**Selected text**
Showing posts with label Chris Sale. Show all posts
Showing posts with label Chris Sale. Show all posts

Sunday, June 24, 2012

Week in Review - 6/25/2012

So in Back to the Future, right, Marty goes back in time and effs everything up by pushing his future dad out of the way of that car and then his mom falls for him instead and puts Marty's actual existence in jeopardy to the point where he starts to fade out of existence before his future parents finally kiss, right?  But if he fades out of existence, then he can't go back in time and screw everything up between his parents, so then he'd exist again, right?

Wait.  Actually they clear all this up in #2.  And pretty much make it clear at the end of #1.  I really shouldn't have written that paragraph up there with 20 minutes left in the movie.  Which, yes, I've seen many times but not in several years.  This intro here is really starting to ramble.  I'm going to stop talking now.  This is me not talking.


WHO WAS AWESOME

1.  Francisco Liriano.  I can't remember the last time I wrote anything good about this guy and who knows when this opportunity will occur again so with apologies to Josh Willingham's clutchitude I'm giving Frankie the Twins' reserved spot this week.  After another good start against Pittsburgh, Liriano's numbers in his last five starts are looking downright respectable - 30ips, 16 hits, 9 runs, 12 walks, 35 Ks, .155 OAVG, .497 OPS, 2.67 ERA.  He's basically been completely different than he was his first first pass through the rotation to start the season where his ERA was near 10 in his six first starts with an OPS over 1.000.  He's throwing more strikes and thus cutting back on the free passes, and his K-rate is actually up as well.  Which is the real, Liriano?  The walk machine who gets knocked around the yard like he's Jason Marquis, or the one who suddenly looks like a capable #3 or #4 starter?  Honestly I don't have a clue, so hopefully they trade him right quick and let somebody else figure it out.  As the honorable barrister Vincent Gambino (aka Jerry Callow) once said, "I'm finished with this guy."

**Entries supplied**
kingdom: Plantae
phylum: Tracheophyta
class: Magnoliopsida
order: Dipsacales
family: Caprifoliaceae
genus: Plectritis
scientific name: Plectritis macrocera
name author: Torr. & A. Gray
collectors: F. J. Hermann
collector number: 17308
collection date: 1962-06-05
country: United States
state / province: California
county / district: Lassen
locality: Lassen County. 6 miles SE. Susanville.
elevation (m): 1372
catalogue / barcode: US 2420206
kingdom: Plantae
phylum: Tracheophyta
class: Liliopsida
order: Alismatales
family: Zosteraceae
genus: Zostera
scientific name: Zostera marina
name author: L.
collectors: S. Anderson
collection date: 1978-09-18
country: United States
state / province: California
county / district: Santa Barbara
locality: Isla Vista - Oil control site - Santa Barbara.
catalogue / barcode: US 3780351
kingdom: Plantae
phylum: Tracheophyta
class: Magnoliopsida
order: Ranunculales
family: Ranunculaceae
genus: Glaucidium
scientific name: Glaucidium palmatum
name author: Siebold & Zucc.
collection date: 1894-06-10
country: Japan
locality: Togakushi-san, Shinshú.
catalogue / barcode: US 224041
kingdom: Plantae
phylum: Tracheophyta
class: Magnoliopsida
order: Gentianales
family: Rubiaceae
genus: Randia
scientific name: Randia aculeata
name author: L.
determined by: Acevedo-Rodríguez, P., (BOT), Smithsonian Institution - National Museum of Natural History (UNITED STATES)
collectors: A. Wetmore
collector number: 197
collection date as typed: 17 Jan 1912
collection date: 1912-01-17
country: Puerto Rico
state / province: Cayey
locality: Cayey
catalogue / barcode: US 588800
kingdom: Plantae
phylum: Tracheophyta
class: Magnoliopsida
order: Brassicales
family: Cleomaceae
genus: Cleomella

**Task details**
In the baseball week-in-review post, what ERA did Francisco Liriano have over his last five starts?

**Task response**
2.67